STAGE: The King of Broken Things – The Bridge Theatre, Northlands Primary School, 20 Gleneagles Drive, Durban North
Final performances at 4pm today and tomorrow (Saturday and Sunday, 18 November and 19)
REVIEW BY BILLY SUTER
FIRST staged in Durban in 2019, after having premiered at the 2018 Hilton Arts Festival, The King of Broken Things was conceived, written and directed by Durban lighting guru Michael Taylor-Broderick, one of the most humble and likeable people on the showbiz scene.
His production, which remains one the best plays to come out of the city, has deservedly gone on to greater things, and is now enjoying a (very short) new local stint after recent success abroad. The three performances this weekend – final shows are at 4pm today and tomorrow, November 18 and 19 – are at the 100-seater Bridge Theatre in Durban North, where the production was staged last November.

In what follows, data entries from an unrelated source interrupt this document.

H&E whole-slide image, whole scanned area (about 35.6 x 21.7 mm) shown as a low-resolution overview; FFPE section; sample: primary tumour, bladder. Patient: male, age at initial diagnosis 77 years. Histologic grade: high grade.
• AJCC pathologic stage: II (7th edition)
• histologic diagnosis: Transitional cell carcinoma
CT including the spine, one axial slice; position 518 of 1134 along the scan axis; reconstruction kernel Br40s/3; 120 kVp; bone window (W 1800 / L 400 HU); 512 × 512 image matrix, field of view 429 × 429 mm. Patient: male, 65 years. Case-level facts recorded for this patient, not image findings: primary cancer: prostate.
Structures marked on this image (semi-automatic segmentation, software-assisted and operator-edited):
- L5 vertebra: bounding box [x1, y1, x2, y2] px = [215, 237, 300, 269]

The Bridge Theatre, offering raked seating, is to be developed into a professional venue for hire – particularly for spoken word theatre, live original music, cabarets, recitals and comedy.

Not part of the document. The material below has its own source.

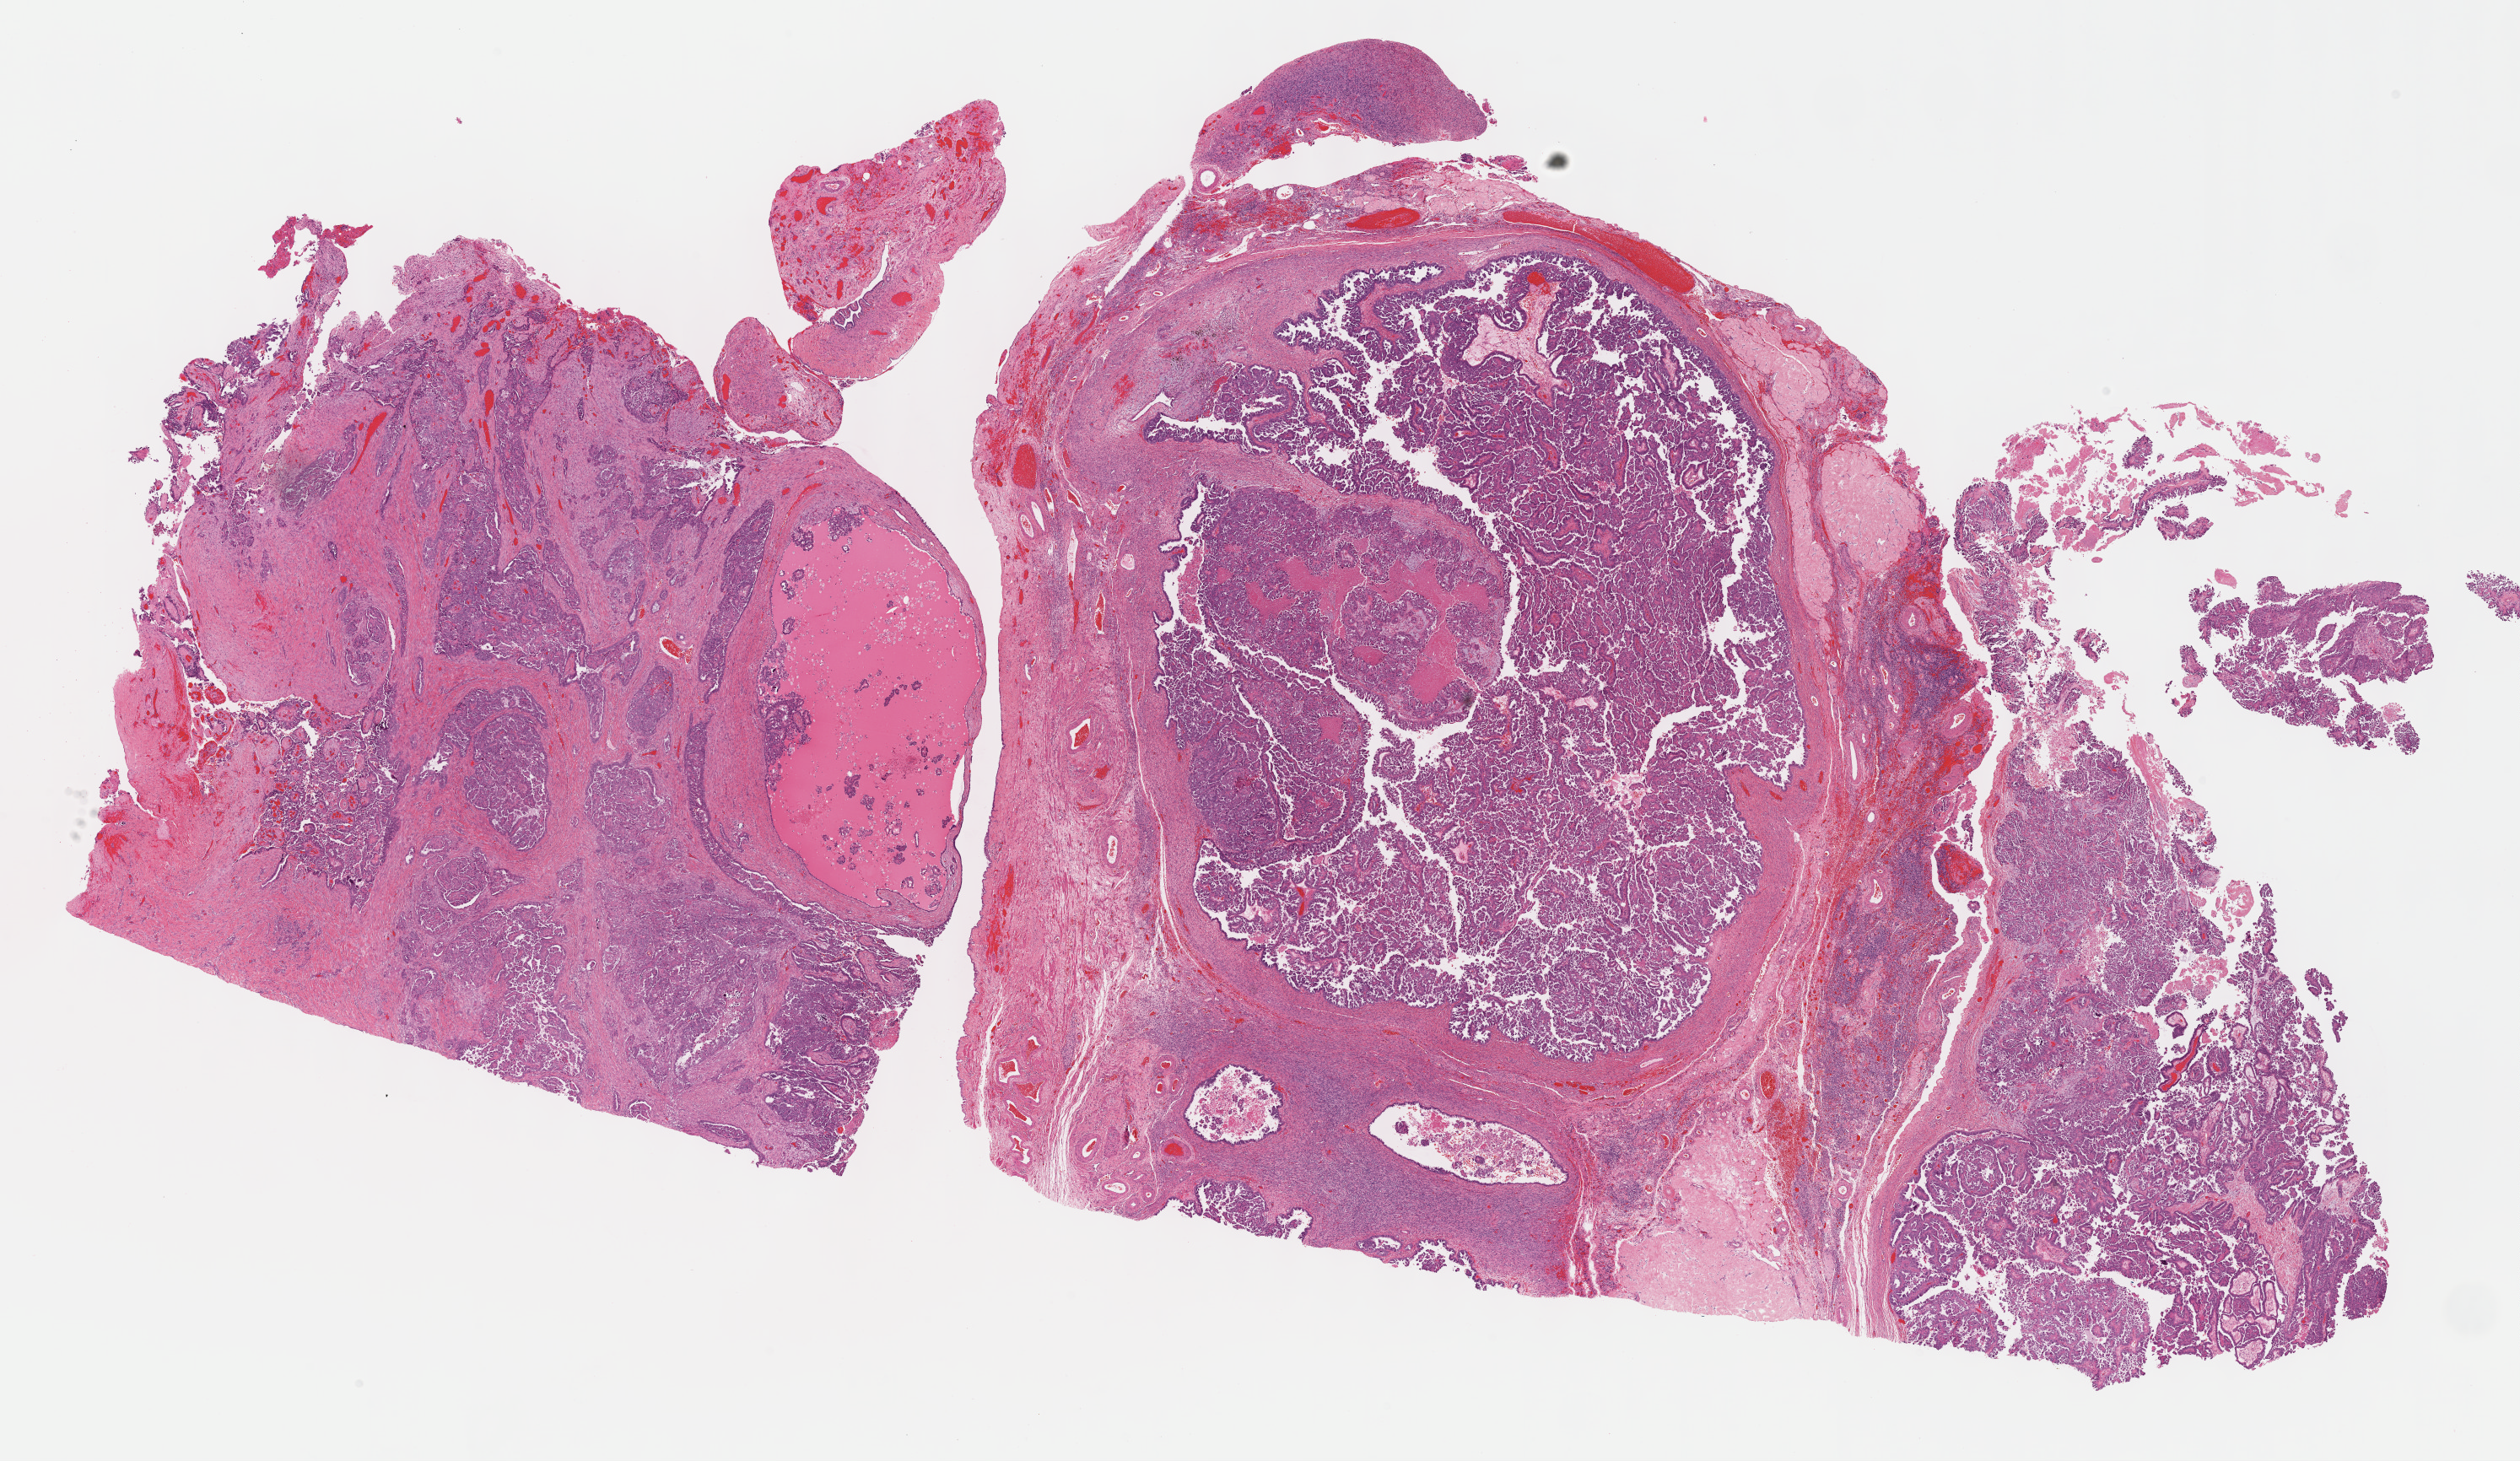
Whole-slide histology image, Hematoxylin and eosin (H&E) stained, a low-resolution overview of the entire scanned area, about 24.2 x 14.0 mm. Formalin-fixed paraffin-embedded (FFPE) diagnostic section. Ovary, primary tumour sample. Female patient; age at initial diagnosis 63 years. Histologic grade: G3 (poorly differentiated).
- FIGO stage: IIIC
- laterality: right
- histologic diagnosis: Serous cystadenocarcinoma, NOS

Having taken a Gold Ovation Award at the 2020 SA Arts Festival and, among other awards, accolades for Best Actress, Script and Director at the Golden Dolphin International Puppet Festival in Bulgaria, The King of Broken Things is an hour-long treat.

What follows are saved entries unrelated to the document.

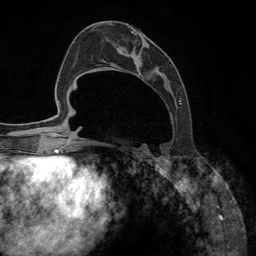
Breast MRI (dynamic contrast-enhanced), one axial slice; cropped to one breast; dynamic contrast-enhanced series, time point 2 of 6 at this slice position (early post-contrast); 3 T; TE 2.8 ms, TR 7.3 ms; 1.2 mm slice thickness; 256 × 256 image matrix, field of view 180 × 180 mm. Female patient.
Annotated regions visible in this slice (semi-automatically segmented with operator editing):
- enhancing-tissue mask used for the functional tumour volume (all voxels passing the contrast-enhancement thresholds inside the analysis volume; usually the tumour): bounding box (x1, y1, x2, y2) in pixels: (92, 23, 181, 148)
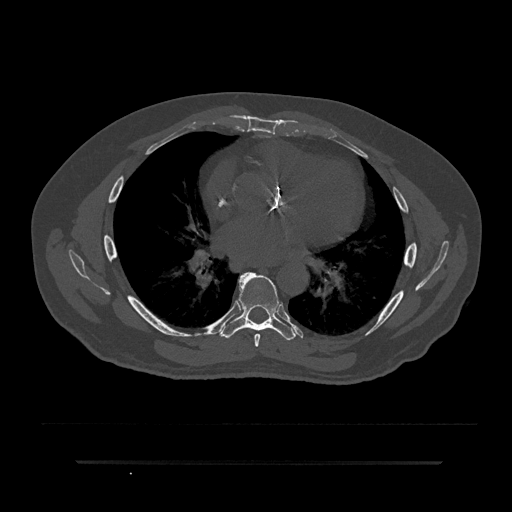
CT including the spine, one axial slice. Slice 492 of 797 in the series (ordered by position). Reconstruction kernel Br40s/3. 120 kVp. Bone window (W 1800 / L 400 HU). 0.5 mm slice thickness. 512 × 512 image matrix, field of view 464 × 464 mm. Patient: male, 59 years. From the clinical record (not read from this slice): primary cancer: bile ducts; vertebrae with lytic lesions (as recorded): T10.
Structures marked on this image (semi-automatically segmented with operator editing):
- T6 vertebra: bounding box [x1, y1, x2, y2] px = [240, 278, 261, 347]
- T7 vertebra: [220, 272, 296, 340]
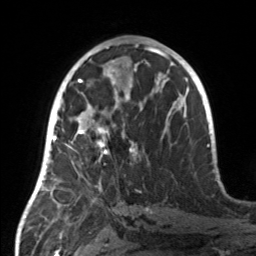
Breast MRI, one axial slice. Position 75 of 160 along the scan axis. Cropped to one breast. Dynamic contrast-enhanced series, time point 2 of 7 at this slice position (early post-contrast). 3 T. TE 1.7 ms, TR 4.6 ms. 256 × 256 image matrix, field of view 160 × 160 mm. Female patient.
Structures marked on this image (semi-automatically segmented with operator editing):
- enhancing-tissue mask used for the functional tumour volume (all voxels passing the contrast-enhancement thresholds inside the analysis volume; usually the tumour): bounding box (x1, y1, x2, y2) in pixels: (55, 107, 136, 163)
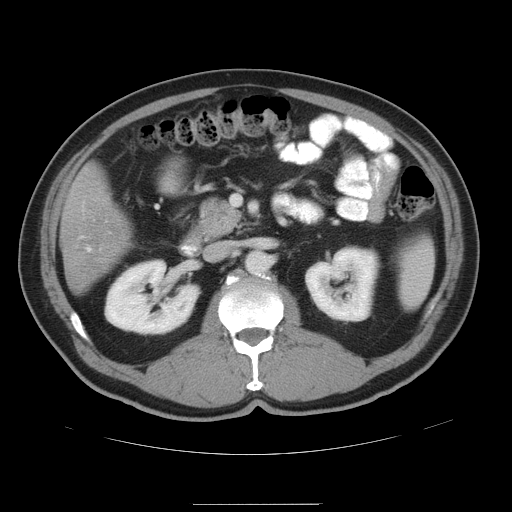
Contrast-enhanced abdominal CT, one axial slice. Slice 21 of 47 in the series (ordered by position). 120 kVp. Soft-tissue window (W 400 / L 40 HU). 5 mm slice thickness. 512 × 512 image matrix, field of view 420 × 420 mm. From the clinical record (not read from this slice): patient: male, age 66 years at operation; diagnosis: colorectal cancer liver metastases, imaged before liver resection; multiple liver metastases: no; largest metastasis: 1.2 cm; chemotherapy before resection: yes.
Annotated regions visible in this slice (outlined manually by an expert reader):
- hepatic veins: box from (x=88, y=247) to (x=91, y=250) px
- liver: (x=63, y=167)–(x=129, y=289)
- planned liver remnant (the part of the liver to remain after resection): (x=66, y=168)–(x=129, y=258)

Inventive, compelling and serving much food for thought, this is a must-see production. It also marks a nuanced, energetic and truly wonderful performance by Cara Roberts, who has been seen in such other local stage successes as Sylvia, Charlotte’s Web and Red Ridinghood.
Following his enchanting Jakob, starring Bryan Hiles, and his more recent, equally beguiling shorter piece, 1 Man 1 Light, The King of Broken Things is the best work to date from Taylor-Broderick.
Running without an interval, the play has Roberts as an excitable young boy who runs from the audience on to a stage cluttered with crates, a table, a ladder, suspended bicycle wheels, hanging cardboard, paper on strings and many curious other odds and ends.
The lad arrives in a scruffy school uniform, clutching his ears, barely audible as he feverishly jabbers away, drowned by an amplified soundtrack of a mob of children making fun of him.
Then, when the din dims, he tells us about hating being made fun of, but being taught that sticks and stones may break his bones but words will never harm him.
He then, through careful direction, clever use of props, and an increasingly fascinating performance by Roberts, goes on to explain that while words may in fact carry weight – which he sets out to demonstrate physically – nothing broken cannot be fixed.
He draws us into his world, an untidy workshop that his ever-sad mother seldom visits anymore, where he strives to be inventive in making the ugly, broken or discarded beautiful and new.
He looks on the bright side, creating new things from old. Then his story bleeds from the fun and frivolous into one increasingly poignant and personal, where the rehabilitation of things broken and discarded gets to include people and hearts.
The ending is a surprise that is pure genius, pure magic.
Realised by Taylor-Broderick with the help of some of the finest technical and theatrical minds in the country, this play is as much a delight this time around as when I first saw it in 2019. Do yourself a big, big favour and don’t miss it!
Tickets for this weekend’s performances are priced between R120 and R140 and are available in advance through Webtickets. There is guarded parking on the school grounds at 20 Gleneagles Drive.